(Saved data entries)
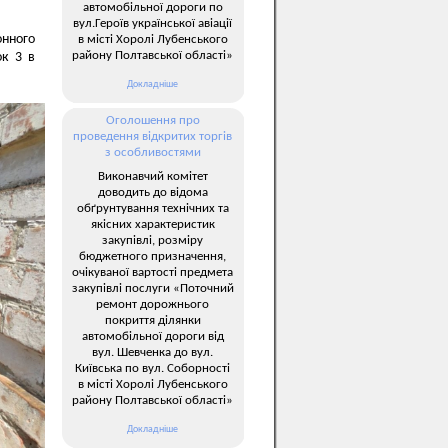
автомобільної дороги по
вул.Героїв української авіації
нного
в місті Хоролі Лубенського
району Полтавської області»
ок 3 в
Докладніше
Оголошення про
проведення відкритих торгів
з особливостями
Виконавчий комітет
доводить до відома
обґрунтування технічних та
якісних характеристик
закупівлі, розміру
бюджетного призначення,
очікуваної вартості предмета
закупівлі послуги «Поточний
ремонт дорожнього
покриття ділянки
автомобільної дороги від
вул. Шевченка до вул.
Київська по вул. Соборності
в місті Хоролі Лубенського
району Полтавської області»
Докладніше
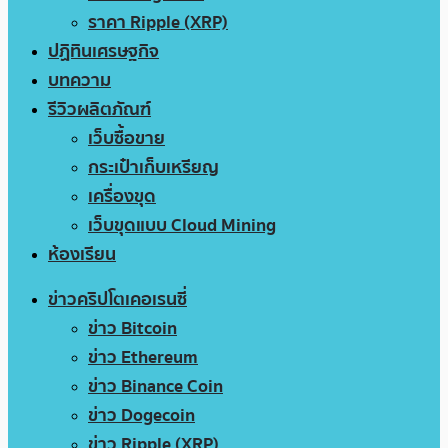
ราคา Ripple (XRP)
ปฏิทินเศรษฐกิจ
บทความ
รีวิวผลิตภัณฑ์
เว็บซื้อขาย
กระเป๋าเก็บเหรียญ
เครื่องขุด
เว็บขุดแบบ Cloud Mining
ห้องเรียน
ข่าวคริปโตเคอเรนซี่
ข่าว Bitcoin
ข่าว Ethereum
ข่าว Binance Coin
ข่าว Dogecoin
ข่าว Ripple (XRP)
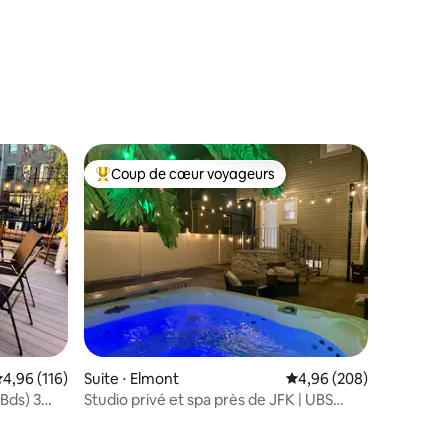
ntaires : 4,78 sur 5
Coup de cœur voyageurs
Coups de cœur voyageurs les plus appréciés
taires : 4,96 sur 5
valuation moyenne sur la base de 116 commentaires : 4,96 sur 5
4,96 (116)
Suite ⋅ Elmont
Évaluation moyenne sur
4,96 (208)
Bds) 3
Studio privé et spa près de JFK | UBS
arena.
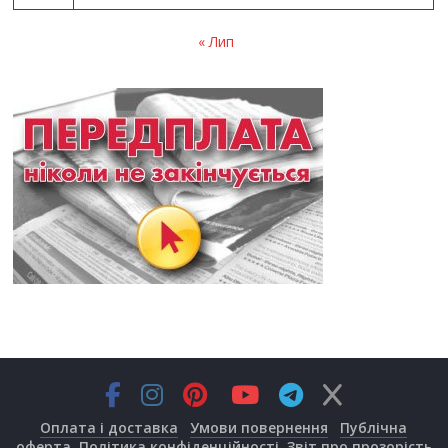
« Лип
Оплата і доставка
Умови повернення
Публічна
оферта
Політика конфіденційності
Звіт про прозорість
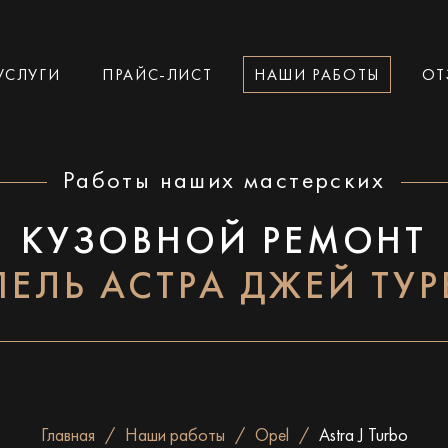
УСЛУГИ
ПРАЙС-ЛИСТ
НАШИ РАБОТЫ
ОТ
Работы наших мастерских
КУЗОВНОЙ РЕМОНТ
ЕЛЬ АСТРА ДЖЕЙ ТУ
Главная
Наши работы
Opel
Astra J Turbo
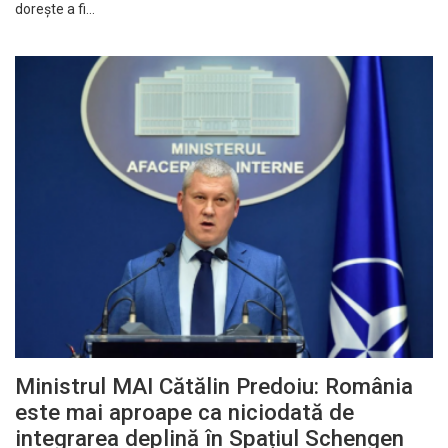
dorește a fi…
Ministrul MAI Cătălin Predoiu: România
este mai aproape ca niciodată de
integrarea deplină în Spațiul Schengen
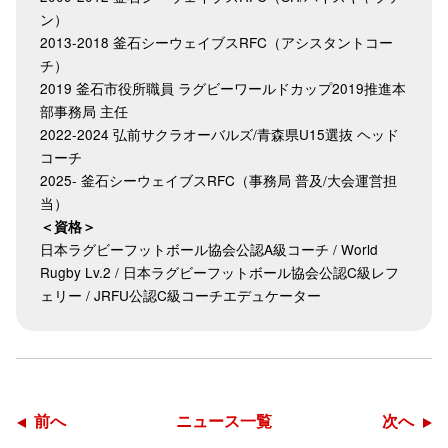
ン）
2013-2018 釜石シーウェイブスRFC（アシスタントコー
チ）
2019 釜石市役所職員 ラグビーワールドカップ2019推進本
部事務局 主任
2022-2024 弘前サクラオーバルズ/青森県U15選抜 ヘッド
コーチ
2025- 釜石シーウェイブスRFC（事務局 普及/大会運営担
当）
＜資格＞
日本ラグビーフットボール協会公認A級コーチ / World
Rugby Lv.2 / 日本ラグビーフットボール協会公認C級レフ
ェリー / JRFU公認C級コーチエデュケーター
前へ
ニュース一覧
次へ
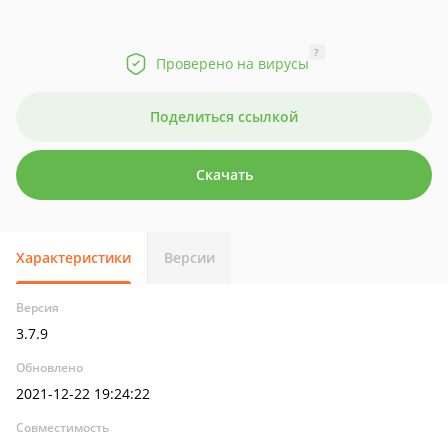
?
Проверено на вирусы
Поделиться ссылкой
Скачать
Характеристики
Версии
Версия
3.7.9
Обновлено
2021-12-22 19:24:22
Совместимость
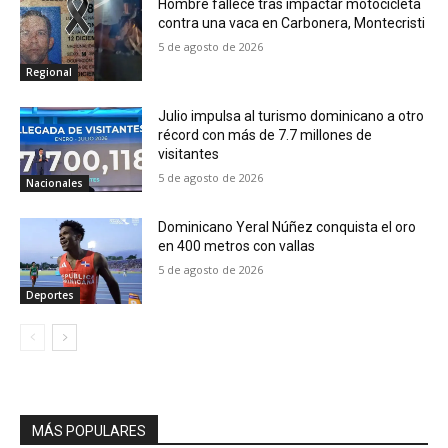
Hombre fallece tras impactar motocicleta
contra una vaca en Carbonera, Montecristi
5 de agosto de 2026
Regional
Julio impulsa al turismo dominicano a otro
récord con más de 7.7 millones de
visitantes
5 de agosto de 2026
Nacionales
Dominicano Yeral Núñez conquista el oro
en 400 metros con vallas
5 de agosto de 2026
Deportes
MÁS POPULARES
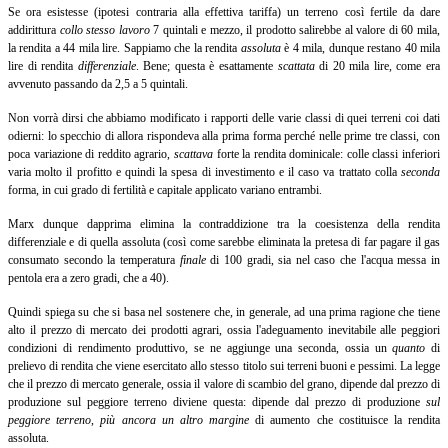
Se ora esistesse (ipotesi contraria alla effettiva tariffa) un terreno così fertile da dare
addirittura
collo stesso lavoro
7 quintali e mezzo, il prodotto salirebbe al valore di 60 mila,
la rendita a 44 mila lire. Sappiamo che la rendita
assoluta
è
4 mila, dunque restano 40 mila
lire di rendita
differenziale
.
Bene; questa è esattamente
scattata
di
20 mila lire, come era
avvenuto passando da 2,5 a 5 quintali.
Non vorrà dirsi che abbiamo modificato i rapporti delle varie classi di quei terreni coi dati
odierni: lo specchio di allora rispondeva alla prima forma perché nelle prime tre classi, con
poca variazione di reddito agrario,
scattava
forte la rendita dominicale: colle classi inferiori
varia molto il profitto e quindi la spesa di investimento e il caso va trattato colla
seconda
forma, in cui grado di fertilità e capitale applicato variano entrambi.
Marx dunque dapprima elimina la contraddizione tra la coesistenza della rendita
differenziale e di quella assoluta (così come sarebbe eliminata la pretesa di far pagare il gas
consumato secondo la temperatura
finale
di
100 gradi, sia nel caso che l'acqua messa in
pentola era a zero gradi, che a 40).
Quindi spiega su che si basa nel sostenere che, in generale, ad una prima ragione che tiene
alto il prezzo di mercato dei prodotti agrari, ossia l'adeguamento inevitabile alle peggiori
condizioni di rendimento produttivo, se ne aggiunge una seconda, ossia un
quanto
di
prelievo di rendita che viene esercitato allo stesso titolo sui terreni buoni e pessimi. La legge
che il prezzo di mercato generale, ossia il valore di scambio del grano, dipende dal prezzo di
produzione sul peggiore terreno diviene questa: dipende dal prezzo di produzione
sul
peggiore terreno
,
più ancora un altro margine
di aumento che costituisce la rendita
assoluta.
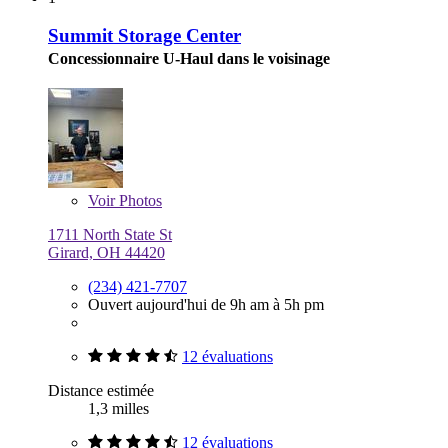
Summit Storage Center
Concessionnaire U-Haul dans le voisinage
Voir
Photos
1711 North State St
Girard, OH 44420
(234) 421-7707
Ouvert aujourd'hui de 9h am à 5h pm
12 évaluations
Distance estimée
1,3 milles
12 évaluations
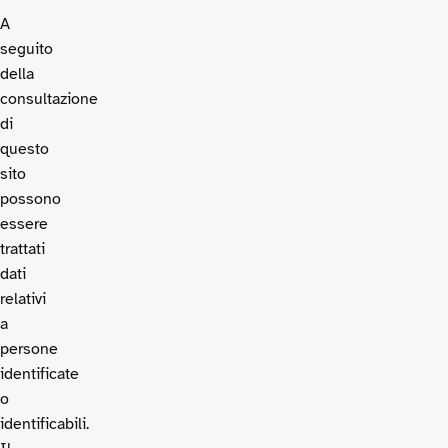
A
seguito
della
consultazione
di
questo
sito
possono
essere
trattati
dati
relativi
a
persone
identificate
o
identificabili.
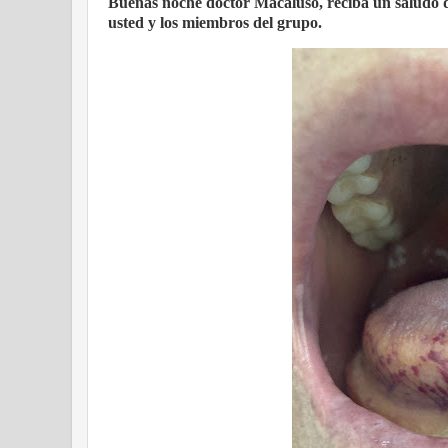
Buenas noche doctor Macaluso, reciba un saludo de
usted y los miembros del grupo.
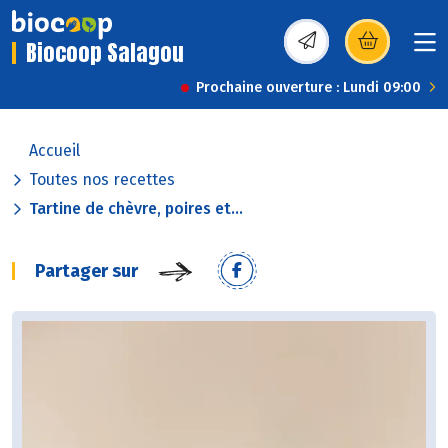
Biocoop Salagou
(s’ouvre dans une nou
Prochaine ouverture : Lundi 09:00
Accueil
Toutes nos recettes
Tartine de chèvre, poires et...
Partager sur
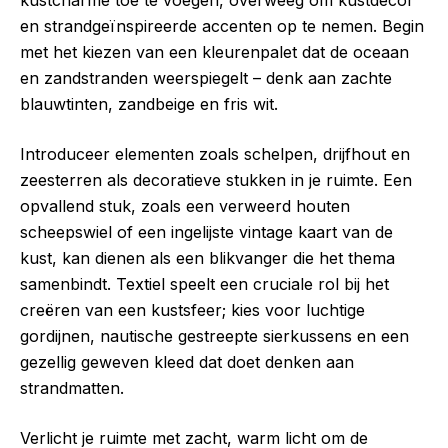
kustcharme toe te voegen, overweeg om kustdecor
en strandgeïnspireerde accenten op te nemen. Begin
met het kiezen van een kleurenpalet dat de oceaan
en zandstranden weerspiegelt – denk aan zachte
blauwtinten, zandbeige en fris wit.
Introduceer elementen zoals schelpen, drijfhout en
zeesterren als decoratieve stukken in je ruimte. Een
opvallend stuk, zoals een verweerd houten
scheepswiel of een ingelijste vintage kaart van de
kust, kan dienen als een blikvanger die het thema
samenbindt. Textiel speelt een cruciale rol bij het
creëren van een kustsfeer; kies voor luchtige
gordijnen, nautische gestreepte sierkussens en een
gezellig geweven kleed dat doet denken aan
strandmatten.
Verlicht je ruimte met zacht, warm licht om de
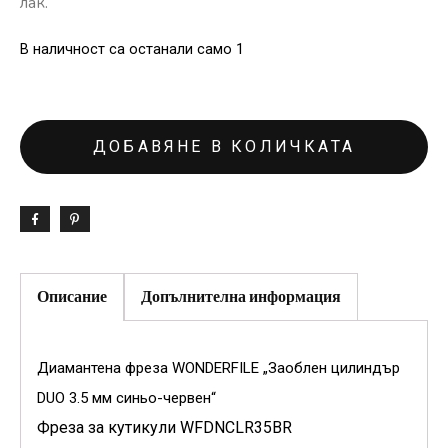
лак.
В наличност са останали само 1
ДОБАВЯНЕ В КОЛИЧКАТА
Описание
Допълнителна информация
Диамантена фреза WONDERFILE „Заоблен цилиндър
DUO 3.5 мм синьо-червен“
Фреза за кутикули WFDNCLR35BR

WHAT THE TASK REQUIRES »
Format the text lines of all the entries above as a JSON list of strings, one string per line, skipping blank lines. Leave the pictures out of the list.

RESULT FOR THIS TASK »
[
  "автомобільної дороги по",
  "вул.Героїв української авіації",
  "нного",
  "в місті Хоролі Лубенського",
  "району Полтавської області»",
  "ок 3 в",
  "Докладніше",
  "Оголошення про",
  "проведення відкритих торгів",
  "з особливостями",
  "Виконавчий комітет",
  "доводить до відома",
  "обґрунтування технічних та",
  "якісних характеристик",
  "закупівлі, розміру",
  "бюджетного призначення,",
  "очікуваної вартості предмета",
  "закупівлі послуги «Поточний",
  "ремонт дорожнього",
  "покриття ділянки",
  "автомобільної дороги від",
  "вул. Шевченка до вул.",
  "Київська по вул. Соборності",
  "в місті Хоролі Лубенського",
  "району Полтавської області»",
  "Докладніше",
  "ราคา Ripple (XRP)",
  "ปฏิทินเศรษฐกิจ",
  "บทความ",
  "รีวิวผลิตภัณฑ์",
  "เว็บซื้อขาย",
  "กระเป๋าเก็บเหรียญ",
  "เครื่องขุด",
  "เว็บขุดแบบ Cloud Mining",
  "ห้องเรียน",
  "ข่าวคริปโตเคอเรนซี่",
  "ข่าว Bitcoin",
  "ข่าว Ethereum",
  "ข่าว Binance Coin",
  "ข่าว Dogecoin",
  "ข่าว Ripple (XRP)",
  "ntaires : 4,78 sur 5",
  "Coup de cœur voyageurs",
  "Coups de cœur voyageurs les plus appréciés",
  "taires : 4,96 sur 5",
  "valuation moyenne sur la base de 116 commentaires : 4,96 sur 5",
  "4,96 (116)",
  "Suite ⋅ Elmont",
  "Évaluation moyenne sur",
  "4,96 (208)",
  "Bds) 3",
  "Studio privé et spa près de JFK | UBS",
  "arena.",
  "« Лип",
  "Оплата і доставка",
  "Умови повернення",
  "Публічна",
  "оферта",
  "Політика конфіденційності",
  "Звіт про прозорість",
  "УСЛУГИ",
  "ПРАЙС-ЛИСТ",
  "НАШИ РАБОТЫ",
  "ОТ",
  "Работы наших мастерских",
  "КУЗОВНОЙ РЕМОНТ",
  "ЕЛЬ АСТРА ДЖЕЙ ТУ",
  "Главная",
  "Наши работы",
  "Opel",
  "Astra J Turbo",
  "dorește a fi…",
  "Ministrul MAI Cătălin Predoiu: România",
  "este mai aproape ca niciodată de",
  "integrarea deplină în Spațiul Schengen",
  "ン）",
  "2013-2018 釜石シーウェイブスRFC（アシスタントコー",
  "チ）",
  "2019 釜石市役所職員 ラグビーワールドカップ2019推進本",
  "部事務局 主任",
  "2022-2024 弘前サクラオーバルズ/青森県U15選抜 ヘッド",
  "コーチ",
  "2025- 釜石シーウェイブスRFC（事務局 普及/大会運営担",
  "当）",
  "＜資格＞",
  "日本ラグビーフットボール協会公認A級コーチ / World",
  "Rugby Lv.2 / 日本ラグビーフットボール協会公認C級レフ",
  "ェリー / JRFU公認C級コーチエデュケーター",
  "前へ",
  "ニュース一覧",
  "次へ",
  "?",
  "Проверено на вирусы",
  "Поделиться ссылкой",
  "Скачать",
  "Характеристики",
  "Версии",
  "Версия",
  "3.7.9",
  "Обновлено",
  "2021-12-22 19:24:22",
  "Совместимость",
  "Hombre fallece tras impactar motocicleta",
  "contra una vaca en Carbonera, Montecristi",
  "5 de agosto de 2026",
  "Regional",
  "Julio impulsa al turismo dominicano a otro",
  "récord con más de 7.7 millones de",
  "visitantes",
  "5 de agosto de 2026",
  "Nacionales",
  "Dominicano Yeral Núñez conquista el oro",
  "en 400 metros con vallas",
  "5 de agosto de 2026",
  "Deportes",
  "MÁS POPULARES",
  "Se ora esistesse (ipotesi contraria alla effettiva tariffa) un terreno così fertile da dare",
  "addirittura",
  "collo stesso lavoro",
  "7 quintali e mezzo, il prodotto salirebbe al valore di 60 mila,",
  "la rendita a 44 mila lire. Sappiamo che la rendita",
  "assoluta",
  "è",
  "4 mila, dunque restano 40 mila",
  "lire di rendita",
  "differenziale",
  ".",
  "Bene; questa è esattamente",
  "scattata",
  "di",
  "20 mila lire, come era",
  "avvenuto passando da 2,5 a 5 quintali.",
  "Non vorrà dirsi che abbiamo modificato i rapporti delle varie classi di quei terreni coi dati",
  "odierni: lo specchio di allora rispondeva alla prima forma perché nelle prime tre classi, con",
  "poca variazione di reddito agrario,",
  "scattava",
  "forte la rendita dominicale: colle classi inferiori",
  "varia molto il profitto e quindi la spesa di investimento e il caso va trattato colla",
  "seconda",
  "forma, in cui grado di fertilità e capitale applicato variano entrambi.",
  "Marx dunque dapprima elimina la contraddizione tra la coesistenza della rendita",
  "differenziale e di quella assoluta (così come sarebbe eliminata la pretesa di far pagare il gas",
  "consumato secondo la temperatura",
  "finale",
  "di",
  "100 gradi, sia nel caso che l'acqua messa in",
  "pentola era a zero gradi, che a 40).",
  "Quindi spiega su che si basa nel sostenere che, in generale, ad una prima ragione che tiene",
  "alto il prezzo di mercato dei prodotti agrari, ossia l'adeguamento inevitabile alle peggiori",
  "condizioni di rendimento produttivo, se ne aggiunge una seconda, ossia un",
  "quanto",
  "di",
  "prelievo di rendita che viene esercitato allo stesso titolo sui terreni buoni e pessimi. La legge",
  "che il prezzo di mercato generale, ossia il valore di scambio del grano, dipende dal prezzo di",
  "produzione sul peggiore terreno diviene questa: dipende dal prezzo di produzione",
  "sul",
  "peggiore terreno",
  ",",
  "più ancora un altro margine",
  "di aumento che costituisce la rendita",
  "assoluta.",
  "Summit Storage Center",
  "Concessionnaire U-Haul dans le voisinage",
  "Voir",
  "Photos",
  "1711 North State St",
  "Girard, OH 44420",
  "(234) 421-7707",
  "Ouvert aujourd'hui de 9h am à 5h pm",
  "12 évaluations",
  "Distance estimée",
  "1,3 milles",
  "12 évaluations",
  "A",
  "seguito",
  "della",
  "consultazione",
  "di",
  "questo",
  "sito",
  "possono",
  "essere",
  "trattati",
  "dati",
  "relativi",
  "a",
  "persone",
  "identificate",
  "o",
  "identificabili.",
  "Buenas noche doctor Macaluso, reciba un saludo de",
  "usted y los miembros del grupo.",
  "Biocoop Salagou",
  "(s’ouvre dans une nou",
  "Prochaine ouverture : Lundi 09:00",
  "Accueil",
  "Toutes nos recettes",
  "Tartine de chèvre, poires et...",
  "Partager sur",
  "kustcharme toe te voegen, overweeg om kustdecor",
  "en strandgeïnspireerde accenten op te nemen. Begin",
  "met het kiezen van een kleurenpalet dat de oceaan",
  "en zandstranden weerspiegelt – denk aan zachte",
  "blauwtinten, zandbeige en fris wit.",
  "Introduceer elementen zoals schelpen, drijfhout en",
  "zeesterren als decoratieve stukken in je ruimte. Een",
  "opvallend stuk, zoals een verweerd houten",
  "scheepswiel of een ingelijste vintage kaart van de",
  "kust, kan dienen als een blikvanger die het thema",
  "samenbindt. Textiel speelt een cruciale rol bij het",
  "creëren van een kustsfeer; kies voor luchtige",
  "gordijnen, nautische gestreepte sierkussens en een",
  "gezellig geweven kleed dat doet denken aan",
  "strandmatten.",
  "Verlicht je ruimte met zacht, warm licht om de",
  "лак.",
  "В наличност са останали само 1",
  "ДОБАВЯНЕ В КОЛИЧКАТА",
  "Описание",
  "Допълнителна информация",
  "Диамантена фреза WONDERFILE „Заоблен цилиндър",
  "DUO 3.5 мм синьо-червен“",
  "Фреза за кутикули WFDNCLR35BR"
]